EXERCISE MATERIALS ::
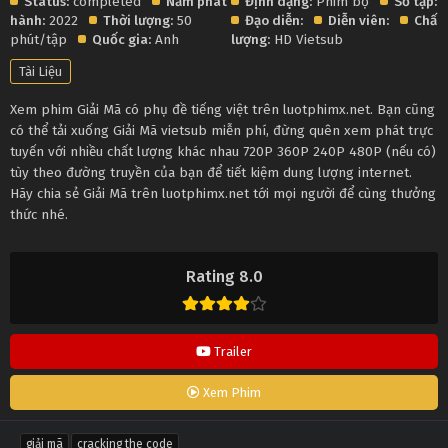
Status:
completed
Năm phát
Định dạng:
Phim bộ
Số tập:
hành:
2022
Thời lượng:
50
Đạo diễn:
Diễn viên:
Chất
phút/tập
Quốc gia:
Anh
lượng:
HD Vietsub
Tài Liệu
Xem phim Giải Mã có phụ đề tiếng việt trên luotphimx.net. Bạn cũng
có thể tải xuống Giải Mã vietsub miễn phí, đừng quên xem phát trực
tuyến với nhiều chất lượng khác nhau 720P 360P 240P 480P (nếu có)
tùy theo đường truyền của bạn để tiết kiệm dung lượng internet.
Hãy chia sẻ Giải Mã trên luotphimx.net tới mọi người để cùng thưởng
thức nhé.
Rating 8.0
Trailer
Xem Phim
giải mã
cracking the code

TO-DO ITEM ::
Reproduce every record above exactly, omitting the pictures.

RESPONSE FOR THIS EXERCISE ::
Status:
completed
Năm phát
Định dạng:
Phim bộ
Số tập:
hành:
2022
Thời lượng:
50
Đạo diễn:
Diễn viên:
Chất
phút/tập
Quốc gia:
Anh
lượng:
HD Vietsub
Tài Liệu
Xem phim Giải Mã có phụ đề tiếng việt trên luotphimx.net. Bạn cũng
có thể tải xuống Giải Mã vietsub miễn phí, đừng quên xem phát trực
tuyến với nhiều chất lượng khác nhau 720P 360P 240P 480P (nếu có)
tùy theo đường truyền của bạn để tiết kiệm dung lượng internet.
Hãy chia sẻ Giải Mã trên luotphimx.net tới mọi người để cùng thưởng
thức nhé.
Rating 8.0
Trailer
Xem Phim
giải mã
cracking the code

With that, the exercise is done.